Seattle Transit Blog reports on a new study that concludes that the more parking a city provides, the more people tend to drive.
People tend to drive more when they live in developments provide more parking.
Conversely, fewer parking spaces correlates with less driving. There's a cost element at work too: Make parking cheaper, the study found, and more people will drive; make it more expensive, and people opt for options like transit, biking, and walking.

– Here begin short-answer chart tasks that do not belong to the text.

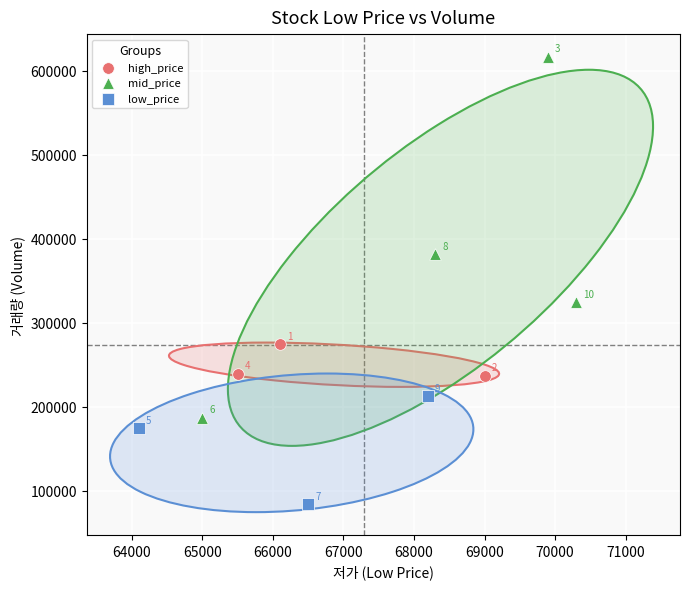

Which series reaches the minimum Y coordinate?

low_price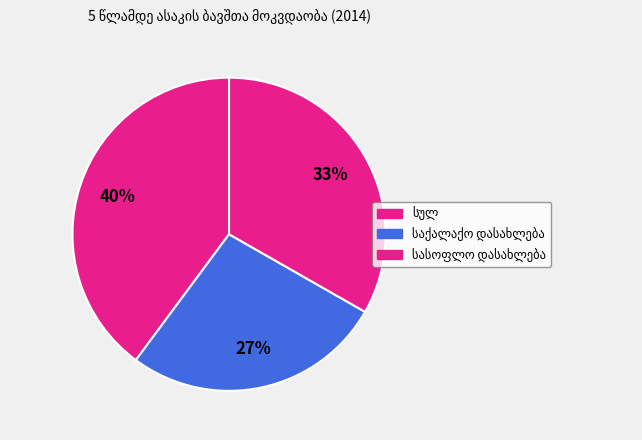

How many segments does this pie chart have?

3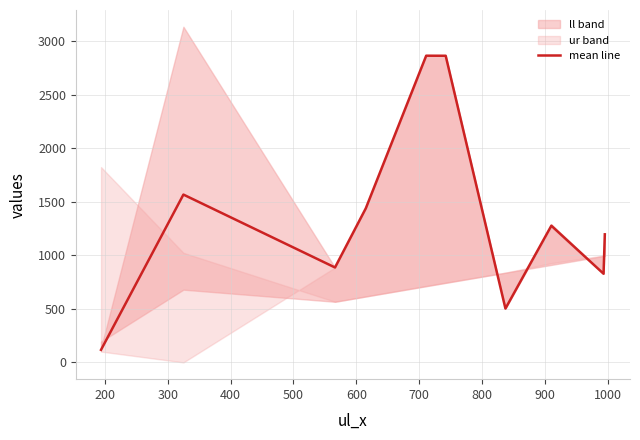

Reading left to right, list all the values displayed in this chart.

117.0	1566.5	886.0	1438.5	2863.0	2862.5	502.5	1276.0	827.5	1195.5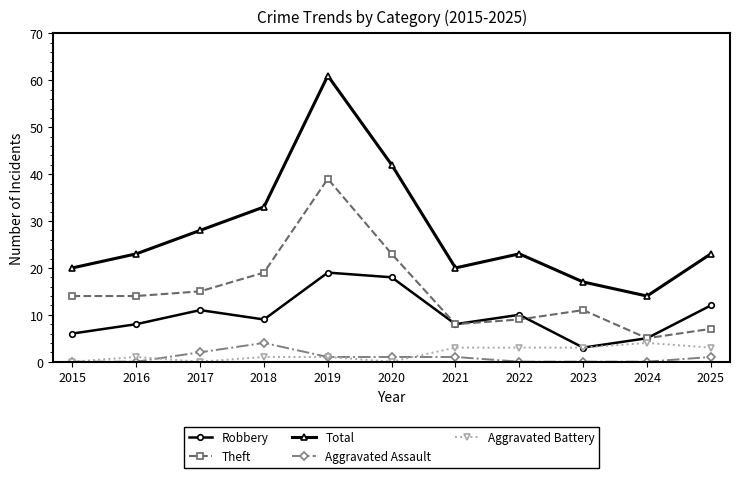

What is the sum of the Total values at 2016 and 2020?

65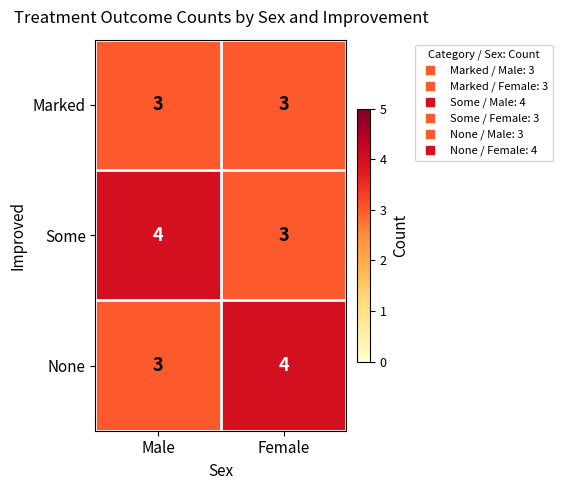

List the labels in order of None value, largest first.

Female, Male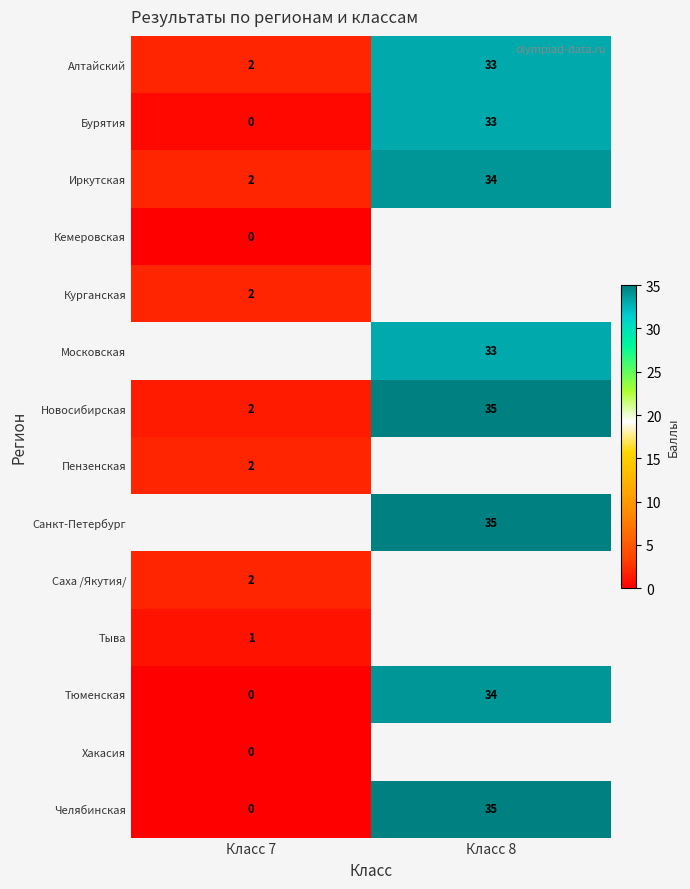

What is the spread (max minus min) of values at Класс 7?

2.0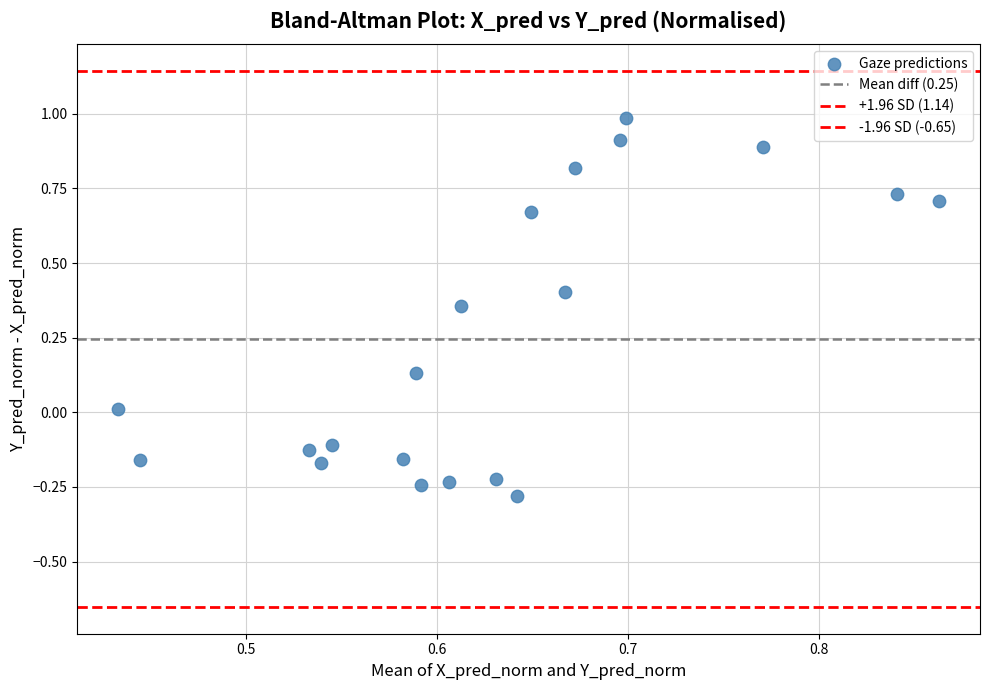

How many data points are displayed?

20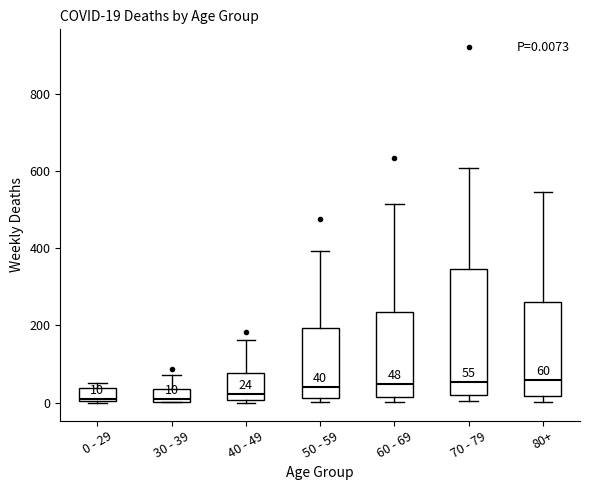

Which box is the tallest, from its lower edge to its upper edge?

70 - 79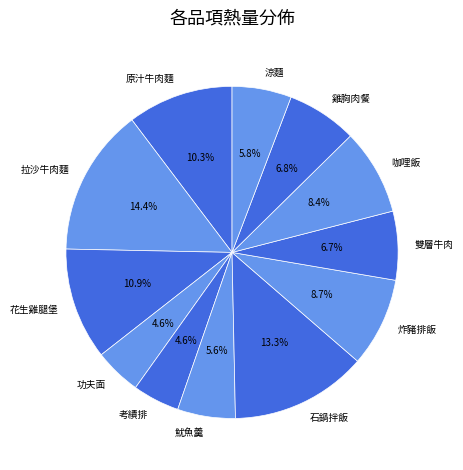

Approximately how many times larger is the value at 魷魚羹 compared to 雞胸肉餐?

0.8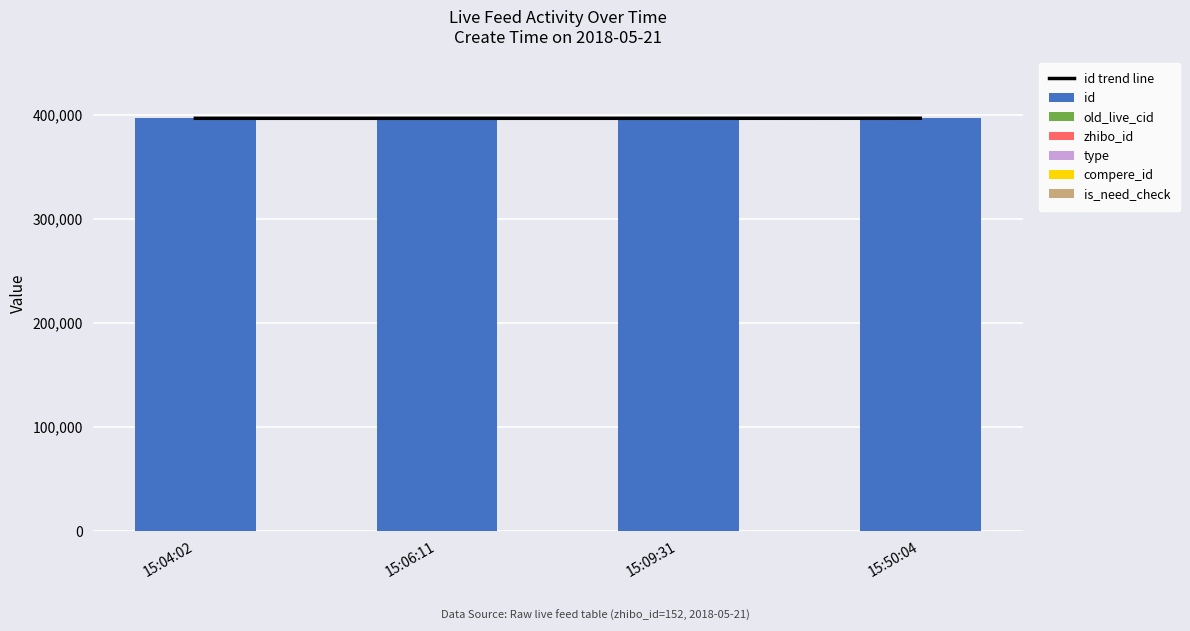

What is the spread (max minus min) of values at 15:50:04?

396399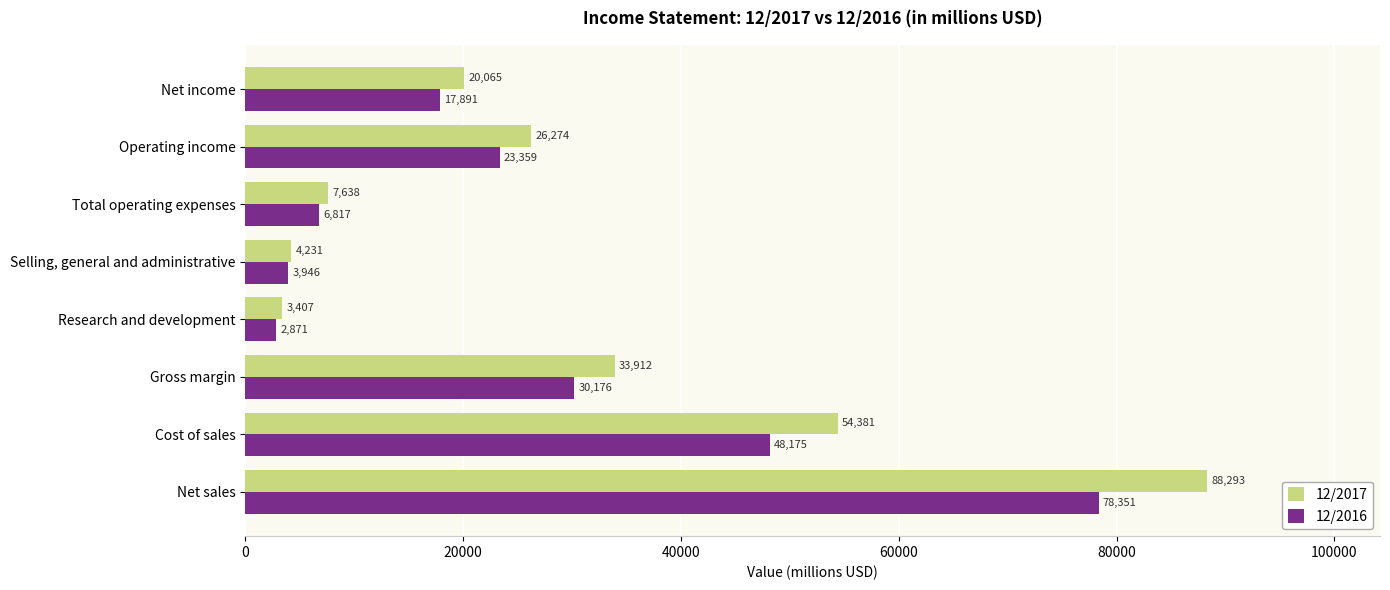

Rank the series at Gross margin from lowest to highest value.

12/2016, 12/2017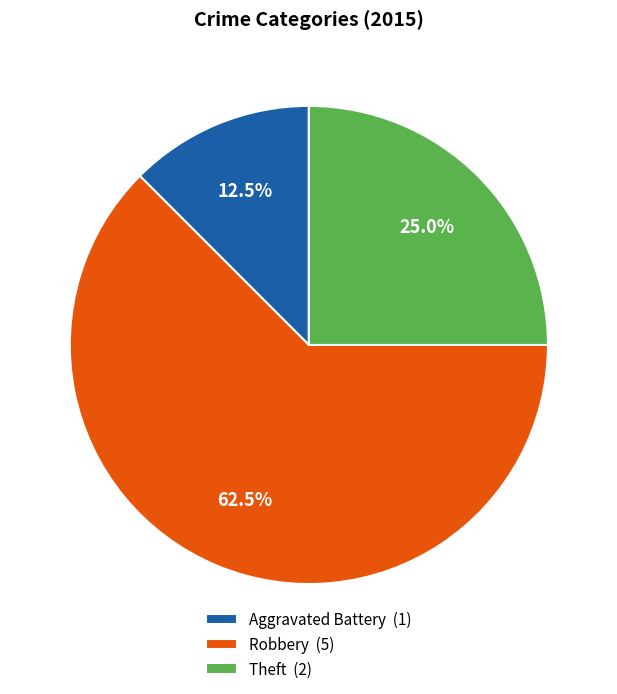

What is the majority slice?

Robbery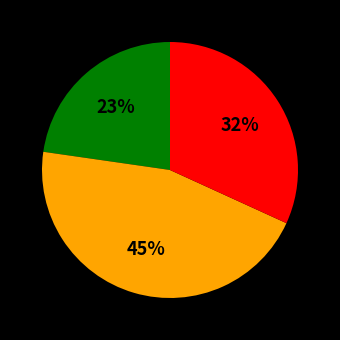

Does any single category account for the majority?

No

5. But we're still building more and more spaces for cars. According to a study by My Parking Sign, the US has between three and eight parking spaces for every car—a vast oversupply. Nationally, depending on assumptions about the cost of parking construction, researchers found that Americans indirectly subsidize free parking to the tune of up to $310 million a year. So when someone tells you parking should be free, just point them to this handy, well-sourced infographic.
6. The Columbia River Crossing project isn't just getting hammered in the state senate. As Streetsblog D.C. reports, the bridge is also under siege in Congress, where Republican freshman Rep. Jaime Herrera Beutler (R-3), lit into transportation secretary Ray LaHood over the Obama administration's support for the project, which Republicans oppose because it would include light rail.
Noting that the light rail line, which would link Vancouver and Portland, would only shave one minute off commutes, Herrera Beutler asked LaHood whether that small reduction justified the multi-million-dollar project. “We don’t promote building roads or bridges to get places faster."